### Job
Rewrite the listing below with "species" substituted for every "scientific name" and nothing else changed.

### Available records
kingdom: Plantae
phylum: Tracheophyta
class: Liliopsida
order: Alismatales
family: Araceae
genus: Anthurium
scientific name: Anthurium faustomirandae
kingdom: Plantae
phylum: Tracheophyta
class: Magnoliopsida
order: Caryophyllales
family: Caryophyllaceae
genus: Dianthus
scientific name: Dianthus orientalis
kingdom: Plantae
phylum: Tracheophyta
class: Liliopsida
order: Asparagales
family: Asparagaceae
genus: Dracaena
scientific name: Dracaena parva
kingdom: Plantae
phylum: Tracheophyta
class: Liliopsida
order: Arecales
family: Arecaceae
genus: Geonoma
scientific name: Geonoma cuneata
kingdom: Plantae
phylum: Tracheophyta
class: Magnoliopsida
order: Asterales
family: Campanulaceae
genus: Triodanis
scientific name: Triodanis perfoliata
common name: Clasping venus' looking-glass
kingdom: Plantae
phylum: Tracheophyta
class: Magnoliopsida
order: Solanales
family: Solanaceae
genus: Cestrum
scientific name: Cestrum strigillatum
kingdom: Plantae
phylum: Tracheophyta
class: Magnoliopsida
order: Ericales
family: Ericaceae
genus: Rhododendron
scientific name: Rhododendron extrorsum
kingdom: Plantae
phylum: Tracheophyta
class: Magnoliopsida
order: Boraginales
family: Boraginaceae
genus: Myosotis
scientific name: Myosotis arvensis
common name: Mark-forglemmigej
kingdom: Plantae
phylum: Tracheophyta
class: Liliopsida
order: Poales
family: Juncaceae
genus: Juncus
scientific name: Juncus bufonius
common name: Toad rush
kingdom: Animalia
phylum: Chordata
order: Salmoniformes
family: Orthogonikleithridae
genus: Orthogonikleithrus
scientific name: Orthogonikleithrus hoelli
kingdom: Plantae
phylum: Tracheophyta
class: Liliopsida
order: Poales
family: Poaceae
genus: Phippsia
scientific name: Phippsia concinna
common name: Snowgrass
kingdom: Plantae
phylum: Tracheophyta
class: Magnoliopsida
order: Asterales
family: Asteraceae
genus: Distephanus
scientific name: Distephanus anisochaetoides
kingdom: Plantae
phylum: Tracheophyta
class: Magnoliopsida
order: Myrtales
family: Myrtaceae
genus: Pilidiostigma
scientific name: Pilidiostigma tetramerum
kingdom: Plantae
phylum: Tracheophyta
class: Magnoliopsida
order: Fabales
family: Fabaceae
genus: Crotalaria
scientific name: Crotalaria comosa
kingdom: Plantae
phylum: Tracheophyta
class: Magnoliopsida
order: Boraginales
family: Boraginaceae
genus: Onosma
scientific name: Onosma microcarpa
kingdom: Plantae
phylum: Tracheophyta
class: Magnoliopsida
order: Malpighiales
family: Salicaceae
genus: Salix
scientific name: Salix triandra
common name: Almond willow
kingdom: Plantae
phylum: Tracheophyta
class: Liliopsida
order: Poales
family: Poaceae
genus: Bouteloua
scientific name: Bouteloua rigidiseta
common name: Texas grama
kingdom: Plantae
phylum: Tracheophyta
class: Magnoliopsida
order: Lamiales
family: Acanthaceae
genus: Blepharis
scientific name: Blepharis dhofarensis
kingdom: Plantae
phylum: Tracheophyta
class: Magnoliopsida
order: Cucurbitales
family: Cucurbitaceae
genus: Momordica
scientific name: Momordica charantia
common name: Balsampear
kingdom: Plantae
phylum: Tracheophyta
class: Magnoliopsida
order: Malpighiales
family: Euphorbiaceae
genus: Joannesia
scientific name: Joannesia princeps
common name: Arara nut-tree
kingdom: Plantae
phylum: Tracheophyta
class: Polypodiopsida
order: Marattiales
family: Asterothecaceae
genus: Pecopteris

### Written answer
kingdom: Plantae
phylum: Tracheophyta
class: Liliopsida
order: Alismatales
family: Araceae
genus: Anthurium
species: Anthurium faustomirandae
kingdom: Plantae
phylum: Tracheophyta
class: Magnoliopsida
order: Caryophyllales
family: Caryophyllaceae
genus: Dianthus
species: Dianthus orientalis
kingdom: Plantae
phylum: Tracheophyta
class: Liliopsida
order: Asparagales
family: Asparagaceae
genus: Dracaena
species: Dracaena parva
kingdom: Plantae
phylum: Tracheophyta
class: Liliopsida
order: Arecales
family: Arecaceae
genus: Geonoma
species: Geonoma cuneata
kingdom: Plantae
phylum: Tracheophyta
class: Magnoliopsida
order: Asterales
family: Campanulaceae
genus: Triodanis
species: Triodanis perfoliata
common name: Clasping venus' looking-glass
kingdom: Plantae
phylum: Tracheophyta
class: Magnoliopsida
order: Solanales
family: Solanaceae
genus: Cestrum
species: Cestrum strigillatum
kingdom: Plantae
phylum: Tracheophyta
class: Magnoliopsida
order: Ericales
family: Ericaceae
genus: Rhododendron
species: Rhododendron extrorsum
kingdom: Plantae
phylum: Tracheophyta
class: Magnoliopsida
order: Boraginales
family: Boraginaceae
genus: Myosotis
species: Myosotis arvensis
common name: Mark-forglemmigej
kingdom: Plantae
phylum: Tracheophyta
class: Liliopsida
order: Poales
family: Juncaceae
genus: Juncus
species: Juncus bufonius
common name: Toad rush
kingdom: Animalia
phylum: Chordata
order: Salmoniformes
family: Orthogonikleithridae
genus: Orthogonikleithrus
species: Orthogonikleithrus hoelli
kingdom: Plantae
phylum: Tracheophyta
class: Liliopsida
order: Poales
family: Poaceae
genus: Phippsia
species: Phippsia concinna
common name: Snowgrass
kingdom: Plantae
phylum: Tracheophyta
class: Magnoliopsida
order: Asterales
family: Asteraceae
genus: Distephanus
species: Distephanus anisochaetoides
kingdom: Plantae
phylum: Tracheophyta
class: Magnoliopsida
order: Myrtales
family: Myrtaceae
genus: Pilidiostigma
species: Pilidiostigma tetramerum
kingdom: Plantae
phylum: Tracheophyta
class: Magnoliopsida
order: Fabales
family: Fabaceae
genus: Crotalaria
species: Crotalaria comosa
kingdom: Plantae
phylum: Tracheophyta
class: Magnoliopsida
order: Boraginales
family: Boraginaceae
genus: Onosma
species: Onosma microcarpa
kingdom: Plantae
phylum: Tracheophyta
class: Magnoliopsida
order: Malpighiales
family: Salicaceae
genus: Salix
species: Salix triandra
common name: Almond willow
kingdom: Plantae
phylum: Tracheophyta
class: Liliopsida
order: Poales
family: Poaceae
genus: Bouteloua
species: Bouteloua rigidiseta
common name: Texas grama
kingdom: Plantae
phylum: Tracheophyta
class: Magnoliopsida
order: Lamiales
family: Acanthaceae
genus: Blepharis
species: Blepharis dhofarensis
kingdom: Plantae
phylum: Tracheophyta
class: Magnoliopsida
order: Cucurbitales
family: Cucurbitaceae
genus: Momordica
species: Momordica charantia
common name: Balsampear
kingdom: Plantae
phylum: Tracheophyta
class: Magnoliopsida
order: Malpighiales
family: Euphorbiaceae
genus: Joannesia
species: Joannesia princeps
common name: Arara nut-tree
kingdom: Plantae
phylum: Tracheophyta
class: Polypodiopsida
order: Marattiales
family: Asterothecaceae
genus: Pecopteris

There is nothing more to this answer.